Basically, the only thing that I can think can be done that might compromise the machine would be writing to a shared folder, and/or reading sensitive shared data. But in either case the folder has to be shared in the first place.

No, they were all on port 137. Close enough? :slight_smile:

Yep, that is part of windows sharing features:

Bookmark for info on what port numbers mean.

Regardless of what Robert Graham says no one should be trying use shares on my machine and I usually email the abuse people at their ISP. Put the numerical address into a reverse look-up like ARIN and you’ll see who the ISP is. also offers this service and a lot more.

I doubt you have any net application trying to use windows sharing, they always use TCP/IP directly, not Microsoft’s sharing scheme. If you use file or print sharing on your LAN you shouldn’t remove it. I unbound my microsoft services from my TCP/IP protocol a long time ago and everything is still groovy. I think has decent directions on how to do it.

The perfect reply HorseloverFat, thank you. The ARIN site is one I’ve needed for a looooong time - I know how to use internic, and of course nslookup, but I was stupid and couldn’t find the reverse lookup.

What I’m getting is sorta strange - I’m not getting one IP accessing a bunch of ports, I’m getting 18 different IP’s from “” (thanks to the lookup) that are all probing Port 137. To the best of my knowledge, I have never connected to their domain before.

If you e-mail their abuse center, do you ever get any response?

Maybe I’ll hook up my laptop (with NT) and run Tcpscan on them and see how they like it. No, they’d probably get too upset.

Tcpscan sure is fun to run at work - I found out that 2 other employees are running pornservers internally! Now, I’ve got some serious dirt on a couple people…

Since I do print sharing internally, I guess I shouldn’t unbind. I also have ordered a NAT box (the Linksys Etherfast DSL router) that has a built-in firewall. Of course, since I chat and game sometimes, I’ll need to put my primary PC in the DMZ anyways…

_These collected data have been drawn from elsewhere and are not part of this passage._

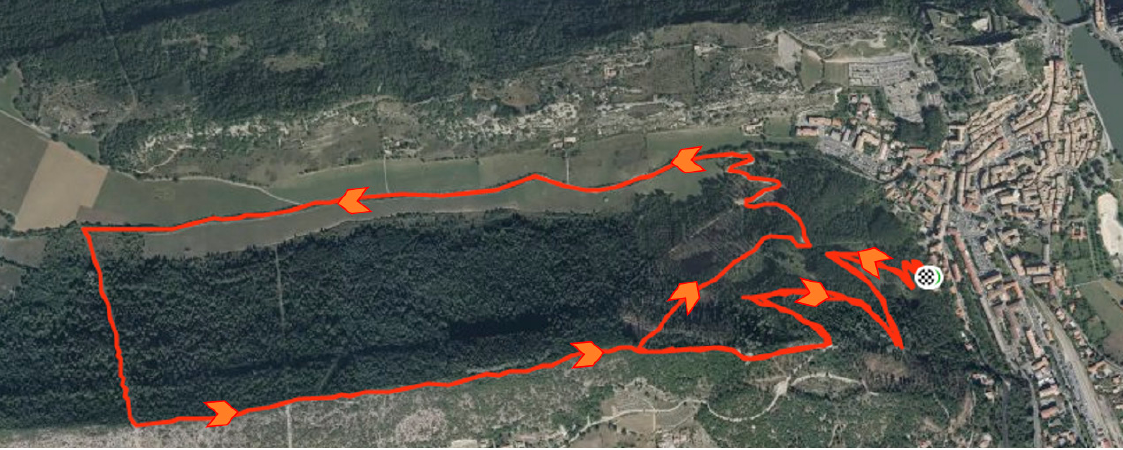
Figure 1. Altimetric profile of the test loop with ascent (UH1), (UH2), descent (DH1), (DH2) and flat (R) sections.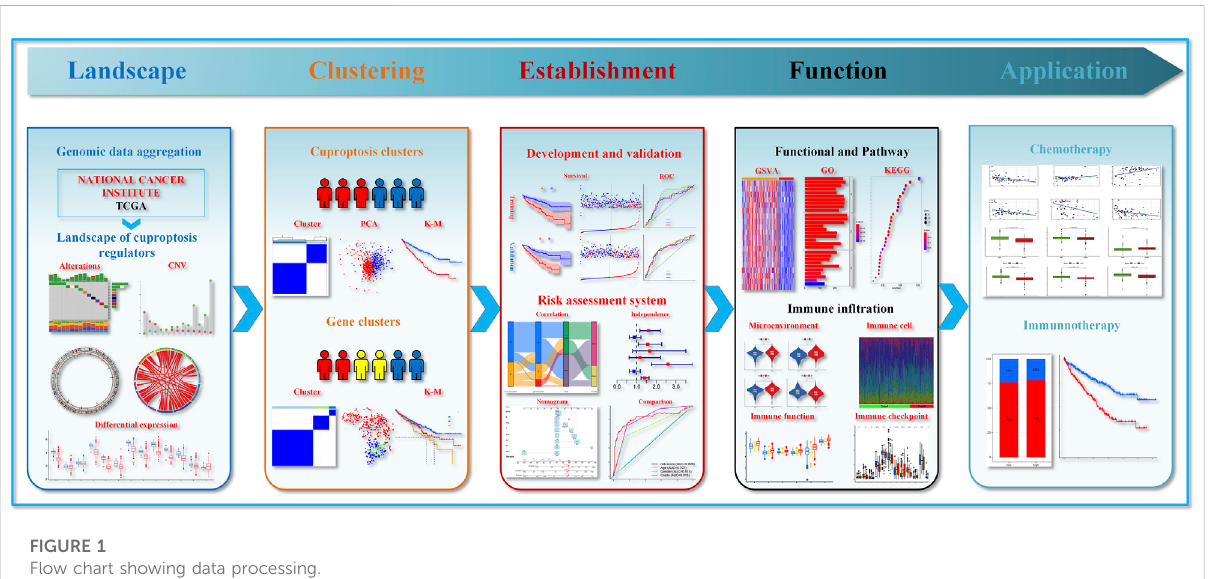
FIGURE 1 Flow chart showing data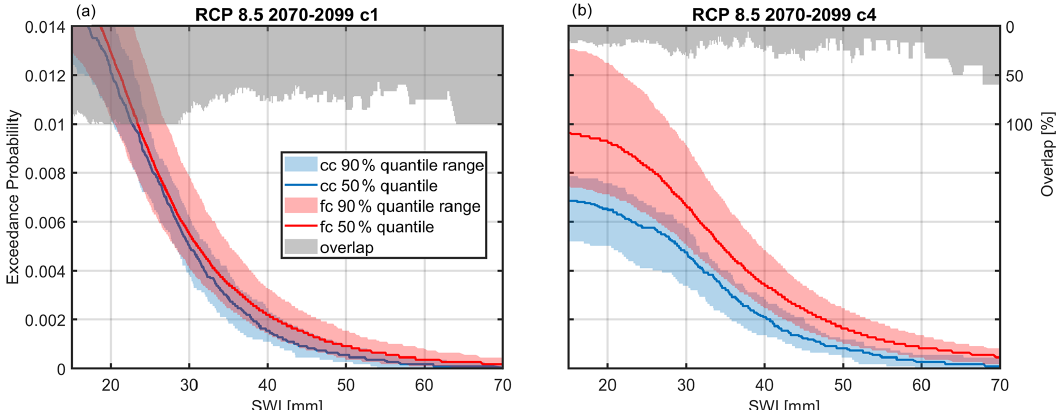
Figure 10. Yearly exceedance probability of total area-averaged SWI of ROS events for current climate (cc) and RCP 8.5 at the end of the century (fc) for (a) criterion 1 (c1) and (b) criterion 4 (c4). A contributing area > 1 / 3 of the total area was chosen to define a ROS event. Plotted are the 5th, 50th and 95th percentiles of climate period mean values stemming from 50 (current climate) and 500 climate periods (future climate with 50 realizations of 10 climate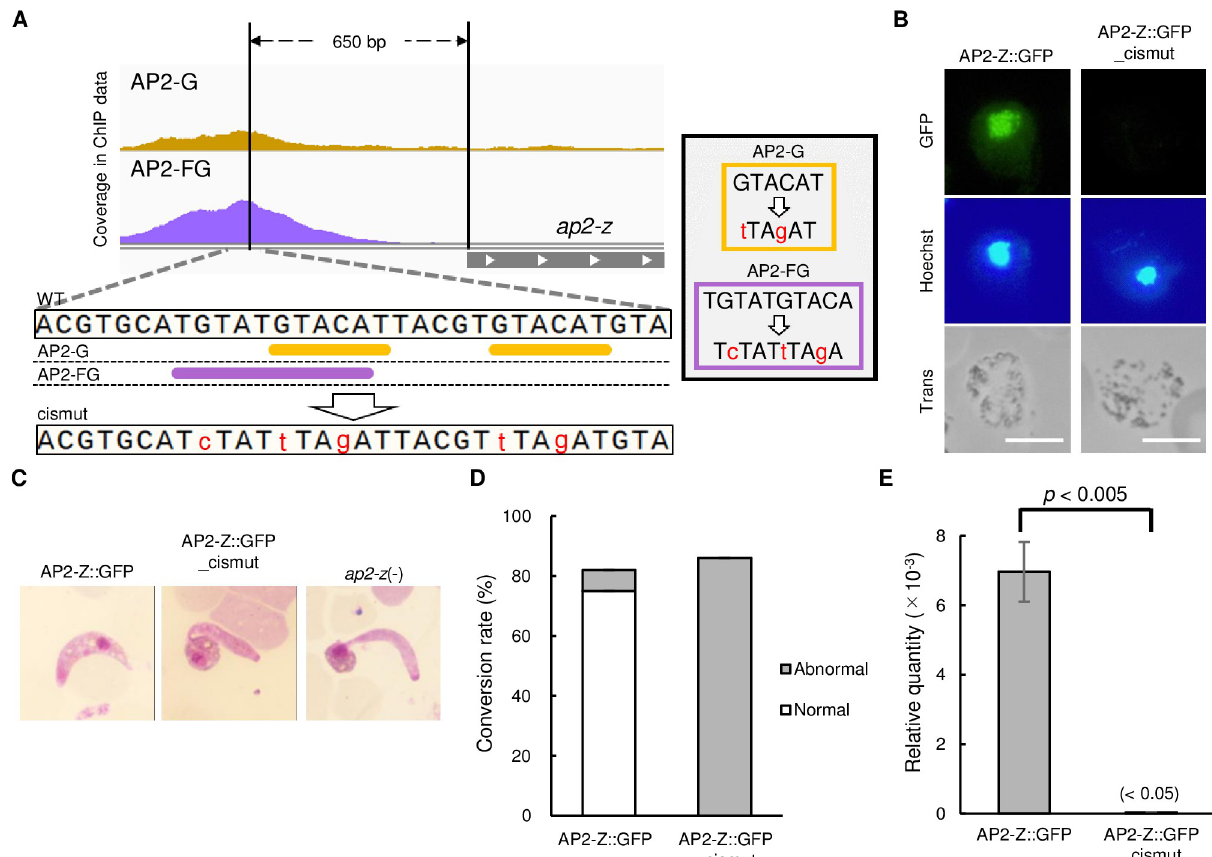
Fig 3. Transcriptional activation of ap2-z by AP2-G and AP2-FG. (A) Integrative Genomics Viewer images from the ChIP-seq data of AP2-G and AP2-FG for the upstream region of ap2-z . Binding motifs of AP2-G and AP2-FG in the peak region are indicated by orange and purple bars, respectively. Mutations introduced to these motifs are described on the right. The same mutations were introduced to both of the two AP2-G motifs. (B) Expression of AP2-Z in the AP2-Z::GFP_cismut at 6 hoc. Nuclei were stained with Hoechst 33342. Scale bar = 5 μ m. (C) Representative Giemsa-stained image of ookinete in AP2-Z::GFP, AP2-Z::GFP_cismut, and ap2-z (-) parasites at 20 hoc. (D) Rate of conversion to ookinetes against all female-derived cells in AP2-Z::GFP and AP2-Z::GFP_cismut at 20 hoc. (E) Relative amounts of ap2-z transcripts in gametocyte assessed by RT-qPCR analysis. The p28 gene was used as the internal control. Value for AP2-Z::GFP_cismut is given in brackets as it is too small to be depicted in the graph. The p -value on the graph was calculated by the Student’s t-test. Error bars indicate the standard error of the mean (n = 3).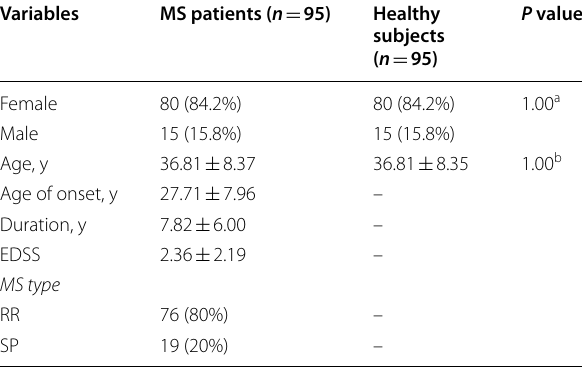
Table 2 Demographic and clinical characteristic of healthy controls and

Yep, after a couple days I’ll get a reply. I’m sure ISP’s have a legal obligation to keep track of malicious activities. Don’t bother scanning back because it’ll get you in trouble with your own ISP and for all you know the machines that are scanning you have already been compromised by someone else and if they’re dial-ups the IP addresses now belong to someone else.

Norton makes an Internet Security software package, does it work for this sort of thing?

This is way over my head guys so forgive my ignorance.

Wouldn’t something like a .cgi script designed to detect your Internet setings (for example your language default setting - so as to serve the correct web pages) cause this ?

(I know it could be many things but I’m just curoius to know)

I don’t know about the Norton package. I use ZoneAlarm ( and it’s great. Has great featurs, decent help, and it’s freeware, not crippled, for personal use.

London, I don’t know the answer to your question exactly, but I would assume that the script would get the environment variables from the computer via port 80, the http port? I worte cgi a looooong time ago that did these things, and it got them all through port 80.